BEGIN Supplied records

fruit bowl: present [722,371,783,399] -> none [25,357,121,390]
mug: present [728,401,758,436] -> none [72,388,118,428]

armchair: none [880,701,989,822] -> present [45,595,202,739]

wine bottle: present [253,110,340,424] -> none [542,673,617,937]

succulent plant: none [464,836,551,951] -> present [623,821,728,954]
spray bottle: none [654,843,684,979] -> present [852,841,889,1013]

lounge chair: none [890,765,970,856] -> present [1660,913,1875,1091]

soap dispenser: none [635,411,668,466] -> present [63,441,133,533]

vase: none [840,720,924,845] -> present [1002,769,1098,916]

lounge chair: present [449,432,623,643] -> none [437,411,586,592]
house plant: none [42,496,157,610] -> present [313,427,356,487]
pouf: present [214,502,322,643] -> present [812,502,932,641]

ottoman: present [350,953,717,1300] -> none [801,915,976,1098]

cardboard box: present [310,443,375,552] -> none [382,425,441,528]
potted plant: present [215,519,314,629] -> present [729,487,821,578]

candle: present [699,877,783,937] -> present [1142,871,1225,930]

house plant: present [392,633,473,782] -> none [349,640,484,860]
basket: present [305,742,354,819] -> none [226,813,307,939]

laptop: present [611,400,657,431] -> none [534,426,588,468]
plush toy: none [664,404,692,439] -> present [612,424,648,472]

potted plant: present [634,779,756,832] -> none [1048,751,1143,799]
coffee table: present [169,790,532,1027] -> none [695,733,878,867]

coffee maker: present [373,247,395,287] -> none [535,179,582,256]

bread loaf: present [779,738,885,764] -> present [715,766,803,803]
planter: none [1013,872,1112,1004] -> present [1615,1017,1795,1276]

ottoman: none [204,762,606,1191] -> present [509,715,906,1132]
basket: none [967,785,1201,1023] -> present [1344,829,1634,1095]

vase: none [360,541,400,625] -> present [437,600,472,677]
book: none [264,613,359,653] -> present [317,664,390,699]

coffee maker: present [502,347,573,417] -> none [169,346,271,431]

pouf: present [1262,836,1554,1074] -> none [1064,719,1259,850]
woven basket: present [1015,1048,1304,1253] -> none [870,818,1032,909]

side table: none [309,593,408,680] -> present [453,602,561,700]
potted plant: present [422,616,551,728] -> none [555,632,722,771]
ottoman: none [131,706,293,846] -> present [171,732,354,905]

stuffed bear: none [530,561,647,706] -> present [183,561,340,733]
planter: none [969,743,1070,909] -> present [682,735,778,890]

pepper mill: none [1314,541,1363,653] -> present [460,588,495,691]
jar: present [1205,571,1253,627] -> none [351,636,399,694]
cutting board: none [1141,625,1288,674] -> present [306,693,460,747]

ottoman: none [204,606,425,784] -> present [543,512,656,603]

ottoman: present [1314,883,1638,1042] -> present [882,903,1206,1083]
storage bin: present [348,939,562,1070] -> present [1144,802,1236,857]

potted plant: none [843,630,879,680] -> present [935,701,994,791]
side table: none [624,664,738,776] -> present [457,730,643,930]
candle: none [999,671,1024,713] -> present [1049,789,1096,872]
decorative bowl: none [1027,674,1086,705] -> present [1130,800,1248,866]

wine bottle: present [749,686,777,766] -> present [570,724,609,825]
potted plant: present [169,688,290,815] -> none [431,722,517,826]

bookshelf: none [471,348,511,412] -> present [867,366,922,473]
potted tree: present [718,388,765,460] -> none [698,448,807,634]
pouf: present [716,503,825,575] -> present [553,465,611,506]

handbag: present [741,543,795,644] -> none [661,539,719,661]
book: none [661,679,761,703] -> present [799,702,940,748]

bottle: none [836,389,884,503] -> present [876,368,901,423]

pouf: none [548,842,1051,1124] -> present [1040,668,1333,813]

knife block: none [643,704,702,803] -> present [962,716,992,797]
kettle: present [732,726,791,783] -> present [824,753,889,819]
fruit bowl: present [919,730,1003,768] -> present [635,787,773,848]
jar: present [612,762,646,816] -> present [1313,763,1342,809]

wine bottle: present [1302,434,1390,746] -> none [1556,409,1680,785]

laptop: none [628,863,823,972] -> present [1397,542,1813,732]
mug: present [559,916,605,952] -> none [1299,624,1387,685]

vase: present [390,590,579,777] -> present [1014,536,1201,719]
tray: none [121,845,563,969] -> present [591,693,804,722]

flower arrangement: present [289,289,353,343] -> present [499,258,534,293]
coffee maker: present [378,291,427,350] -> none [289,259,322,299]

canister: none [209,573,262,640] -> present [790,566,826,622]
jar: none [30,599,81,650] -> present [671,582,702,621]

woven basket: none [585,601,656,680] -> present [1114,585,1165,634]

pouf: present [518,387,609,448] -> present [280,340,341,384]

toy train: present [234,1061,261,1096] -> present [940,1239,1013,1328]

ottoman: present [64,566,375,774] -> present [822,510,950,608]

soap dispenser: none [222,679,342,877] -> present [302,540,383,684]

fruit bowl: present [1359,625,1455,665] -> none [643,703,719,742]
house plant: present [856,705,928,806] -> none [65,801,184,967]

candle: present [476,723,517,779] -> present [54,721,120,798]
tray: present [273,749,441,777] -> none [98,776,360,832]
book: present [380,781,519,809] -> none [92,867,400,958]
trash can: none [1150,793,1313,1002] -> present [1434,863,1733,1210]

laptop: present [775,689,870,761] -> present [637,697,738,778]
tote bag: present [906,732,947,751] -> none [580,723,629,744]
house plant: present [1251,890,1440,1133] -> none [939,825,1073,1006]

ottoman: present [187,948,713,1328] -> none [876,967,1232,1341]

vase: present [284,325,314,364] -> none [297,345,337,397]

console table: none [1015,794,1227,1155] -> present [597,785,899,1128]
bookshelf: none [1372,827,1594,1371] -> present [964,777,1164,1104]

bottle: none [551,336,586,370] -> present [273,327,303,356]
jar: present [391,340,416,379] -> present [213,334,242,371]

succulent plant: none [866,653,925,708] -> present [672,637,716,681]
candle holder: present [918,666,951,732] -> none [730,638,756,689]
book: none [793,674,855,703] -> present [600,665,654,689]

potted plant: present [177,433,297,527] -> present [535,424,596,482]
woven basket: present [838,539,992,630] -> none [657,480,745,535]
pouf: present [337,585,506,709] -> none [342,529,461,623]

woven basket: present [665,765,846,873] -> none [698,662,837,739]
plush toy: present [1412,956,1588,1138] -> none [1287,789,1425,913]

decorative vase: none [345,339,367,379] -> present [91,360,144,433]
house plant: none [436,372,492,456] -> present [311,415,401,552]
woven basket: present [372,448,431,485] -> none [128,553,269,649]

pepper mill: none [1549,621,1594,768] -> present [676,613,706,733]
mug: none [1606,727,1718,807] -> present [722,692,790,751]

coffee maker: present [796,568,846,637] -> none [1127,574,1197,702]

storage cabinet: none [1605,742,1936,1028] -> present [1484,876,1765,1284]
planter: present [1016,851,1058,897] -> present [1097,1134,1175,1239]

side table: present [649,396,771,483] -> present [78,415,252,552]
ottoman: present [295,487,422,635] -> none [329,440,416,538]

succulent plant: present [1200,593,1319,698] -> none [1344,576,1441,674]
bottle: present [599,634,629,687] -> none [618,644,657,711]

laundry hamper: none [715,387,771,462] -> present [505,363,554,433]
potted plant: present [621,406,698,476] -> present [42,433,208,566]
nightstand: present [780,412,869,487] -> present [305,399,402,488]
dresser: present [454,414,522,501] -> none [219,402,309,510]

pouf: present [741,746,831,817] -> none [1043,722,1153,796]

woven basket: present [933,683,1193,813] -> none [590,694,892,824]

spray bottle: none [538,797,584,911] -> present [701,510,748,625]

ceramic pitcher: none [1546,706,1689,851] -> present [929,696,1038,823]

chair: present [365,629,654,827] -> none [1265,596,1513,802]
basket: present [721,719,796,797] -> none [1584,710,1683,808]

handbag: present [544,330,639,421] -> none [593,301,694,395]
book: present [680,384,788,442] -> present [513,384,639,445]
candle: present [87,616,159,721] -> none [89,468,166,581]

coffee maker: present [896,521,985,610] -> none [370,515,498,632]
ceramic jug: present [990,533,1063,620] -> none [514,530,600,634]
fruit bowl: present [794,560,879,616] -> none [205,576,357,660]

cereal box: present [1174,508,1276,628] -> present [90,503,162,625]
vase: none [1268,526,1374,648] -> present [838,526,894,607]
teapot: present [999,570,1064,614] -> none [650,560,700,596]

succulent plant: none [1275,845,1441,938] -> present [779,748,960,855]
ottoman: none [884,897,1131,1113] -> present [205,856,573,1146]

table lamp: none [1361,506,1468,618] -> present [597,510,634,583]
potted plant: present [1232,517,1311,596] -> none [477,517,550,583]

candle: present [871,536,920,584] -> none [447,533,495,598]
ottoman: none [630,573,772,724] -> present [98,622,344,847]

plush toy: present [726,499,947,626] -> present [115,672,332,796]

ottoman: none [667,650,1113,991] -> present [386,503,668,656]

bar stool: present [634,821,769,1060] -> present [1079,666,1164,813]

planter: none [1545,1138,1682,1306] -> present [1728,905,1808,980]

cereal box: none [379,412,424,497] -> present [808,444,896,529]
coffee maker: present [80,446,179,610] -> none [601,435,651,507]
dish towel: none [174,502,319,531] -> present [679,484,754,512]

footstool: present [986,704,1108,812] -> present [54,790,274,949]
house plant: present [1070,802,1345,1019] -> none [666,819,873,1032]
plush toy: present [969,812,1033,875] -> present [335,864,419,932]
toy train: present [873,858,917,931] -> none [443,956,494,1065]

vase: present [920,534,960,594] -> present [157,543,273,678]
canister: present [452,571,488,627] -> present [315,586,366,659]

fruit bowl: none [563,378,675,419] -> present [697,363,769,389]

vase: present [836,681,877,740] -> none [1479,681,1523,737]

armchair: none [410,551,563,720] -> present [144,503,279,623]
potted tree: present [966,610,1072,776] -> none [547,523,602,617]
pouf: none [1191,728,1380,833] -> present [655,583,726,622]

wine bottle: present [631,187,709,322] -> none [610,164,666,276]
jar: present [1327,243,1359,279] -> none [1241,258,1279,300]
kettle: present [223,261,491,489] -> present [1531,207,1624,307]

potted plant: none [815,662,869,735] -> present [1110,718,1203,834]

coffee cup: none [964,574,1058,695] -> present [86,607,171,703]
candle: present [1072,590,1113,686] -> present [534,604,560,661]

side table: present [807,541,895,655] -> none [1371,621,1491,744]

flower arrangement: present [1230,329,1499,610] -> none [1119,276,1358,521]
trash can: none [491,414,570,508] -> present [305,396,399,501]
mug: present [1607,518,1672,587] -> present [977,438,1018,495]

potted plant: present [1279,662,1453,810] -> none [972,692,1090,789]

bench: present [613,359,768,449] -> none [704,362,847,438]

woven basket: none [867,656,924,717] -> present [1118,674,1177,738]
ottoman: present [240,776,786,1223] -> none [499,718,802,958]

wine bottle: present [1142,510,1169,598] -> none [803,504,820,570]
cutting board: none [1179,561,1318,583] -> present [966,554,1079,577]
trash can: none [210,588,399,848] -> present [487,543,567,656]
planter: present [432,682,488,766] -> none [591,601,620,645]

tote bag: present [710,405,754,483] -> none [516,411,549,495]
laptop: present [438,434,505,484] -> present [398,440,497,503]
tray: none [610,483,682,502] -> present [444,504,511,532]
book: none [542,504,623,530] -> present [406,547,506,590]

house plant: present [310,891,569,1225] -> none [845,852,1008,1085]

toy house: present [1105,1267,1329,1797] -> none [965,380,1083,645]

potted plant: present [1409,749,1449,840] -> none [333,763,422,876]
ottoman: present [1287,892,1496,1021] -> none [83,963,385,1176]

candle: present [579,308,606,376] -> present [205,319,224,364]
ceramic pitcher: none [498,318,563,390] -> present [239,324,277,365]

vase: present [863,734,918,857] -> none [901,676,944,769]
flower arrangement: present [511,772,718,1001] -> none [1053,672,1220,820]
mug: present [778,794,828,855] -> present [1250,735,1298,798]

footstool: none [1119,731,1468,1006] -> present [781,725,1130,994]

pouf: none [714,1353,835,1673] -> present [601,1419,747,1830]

END Supplied records

(Directions) Check the data for the word "bowl" and pull out the lines that have it.

(Task solution)
fruit bowl: present [722,371,783,399] -> none [25,357,121,390]
decorative bowl: none [1027,674,1086,705] -> present [1130,800,1248,866]
fruit bowl: present [919,730,1003,768] -> present [635,787,773,848]
fruit bowl: present [1359,625,1455,665] -> none [643,703,719,742]
fruit bowl: present [794,560,879,616] -> none [205,576,357,660]
fruit bowl: none [563,378,675,419] -> present [697,363,769,389]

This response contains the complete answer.